Dorsal transverse crests connecting notopodial postchaetal lamellae are absent in this species. As in L. ( Laonice ), this character allows the recognition of various morphological subgroups within L. ( Sarsiana ), which may or may not have a phylogenetic significance. In particular, the absence of dorsal transverse crests in L. ( Sarsiana ) is usually combined with the presence of (1) a minute membrane connecting the anterior angles of prostomium and peristomium, usually sunken in the groove between them, and (2) hooded hooks in the most posterior notopodia. This combination of characters is also present in L. sarsi Söderström, 1920 , L. antarcticae Hartman, 1953 , L. dayianum Sikorski, 1997 , L. rossica Sikorski, 2003 , L. olgae Sikorski & Pavlova, 2016 , and L. alberti Sikorski et al., 2021 . Moreover, L. praecirrata Hartmann-Schröder, 1965 , L. nuchala Blake, 1996 , L. junoyi Aguirrezabalaga & Ceberio, 2005 , L. parvabranchiata Radashevsky & Lana, 2009 , and L. whittardensis Sikorski et al., 2017 also resemble morphologically L. apicelamella sp. nov.
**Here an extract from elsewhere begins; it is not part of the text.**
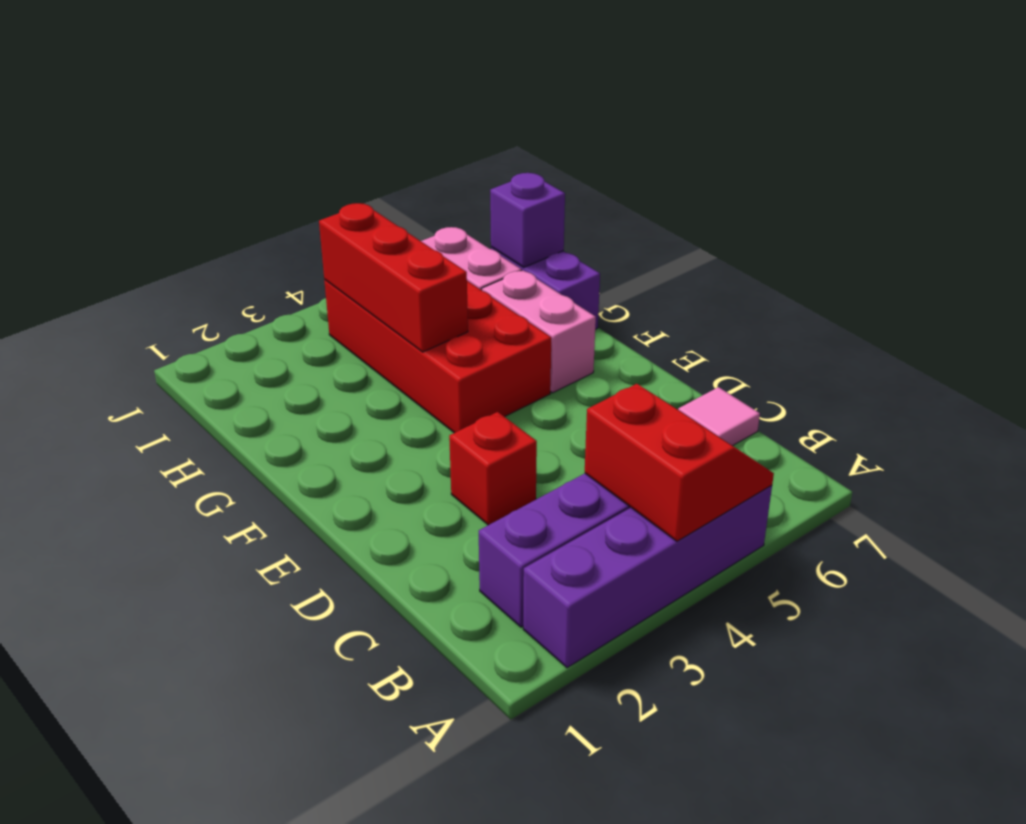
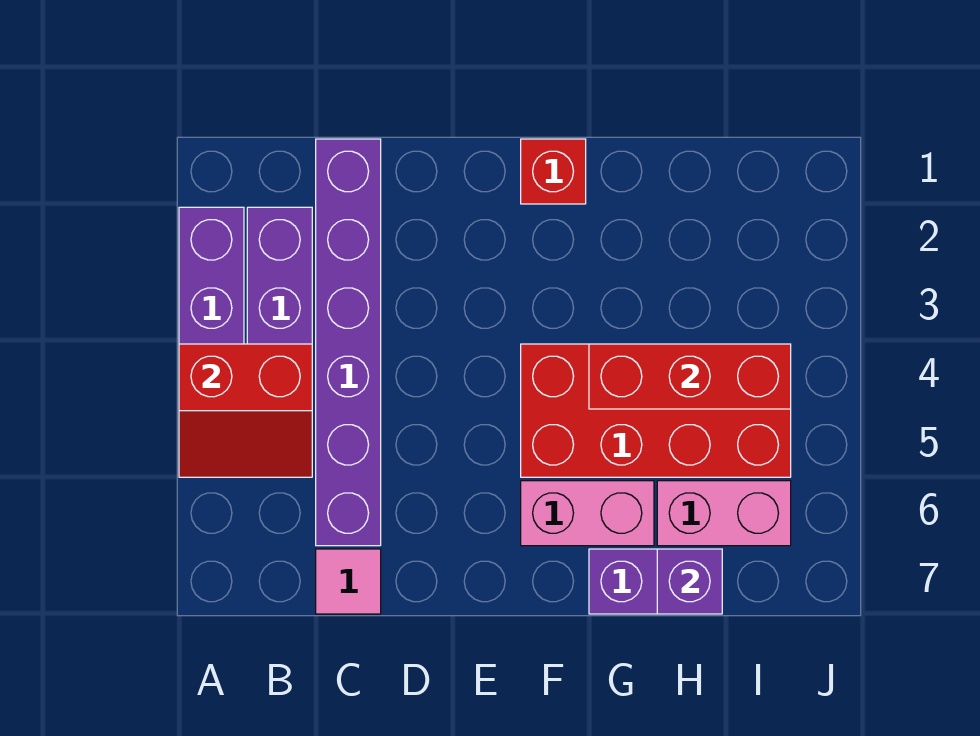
none -> purple brick C1:C6 level 1
red brick D3 level 1 -> red brick F1 level 1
In L. apicelamella sp. nov. the lateral inter-neuropodial pouches appear from chaetiger 5–6, while in L. sarsi they start from 4–33, with only the specimens measuring less than 0.4 mm wide having lateral pouches starting before chaetiger 8 ( Sikorski 2003a). In L. rossica they range from 2–50, and only specimens less than 0.4 mm wide may have lateral inter-neuropodial pouches starting before chaetiger 8 ( Sikorski 2003b). Laonice antarcticae has lateral inter-neuropodial pouches from chaetiger 3–4 and nuchal organs extending to chaetiger 12–13 ( Sikorski, 2011) (9–10 in L. apicelamella sp. nov.); L. olgae has lateral inter-neuropodial pouches starting at chaetigers 32–33 and L. alberti at chaetiger 21–34, but also nuchal organs reaching chaetiger 5–7 and neuropodial hooks starting at chaetiger 35–38 (28–32 in L. apicelamella sp. nov.), and branchiae absent from chaetiger 31–39 (24–29 in L. apicelamella sp. nov.). Laonice dayianum has longer nuchal organs reaching chaetiger 12–14, lateral inter-neuropodial pouches starting from chaetiger 18–28, and sabre chaetae from chaetiger 26 (11–20 in L. apicelamella sp. nov.) ( Sikorski 2011). Laonice parvabranchiata has lateral inter-neuropodial pouches starting from chaetiger 14–16, sabre chaetae from chaetiger 27–29, neuropodial hooks after chaetiger 42, and branchiae absent from chaetiger 35 onwards. Laonice junoyi has shorter nuchal organs extending for 6–7 chaetigers and lateral inter-neuropodial pouches starting at chaetiger 8–9. Laonice nuchala and L. praecirrata have longer nuchal organs reaching chaetiger 13 and 15–21, respectively, lateral inter-neuropodial pouches starting at chaetigers 7–8 and 9–24, and more numerous branchiae (>47 and 59, respectively). The deep-sea species L. whittardensis measures less than 0.4 mm wide and can be distinguished from L. apicelamella sp. nov. by the majority of morphological characters discussed above ( Sikorski et al. 2017). Finally, the characteristic presence of nototrochs on several postbranchiate chaetigers in L. apicelamella sp. nov. is rarely present in the other morphologically similar species.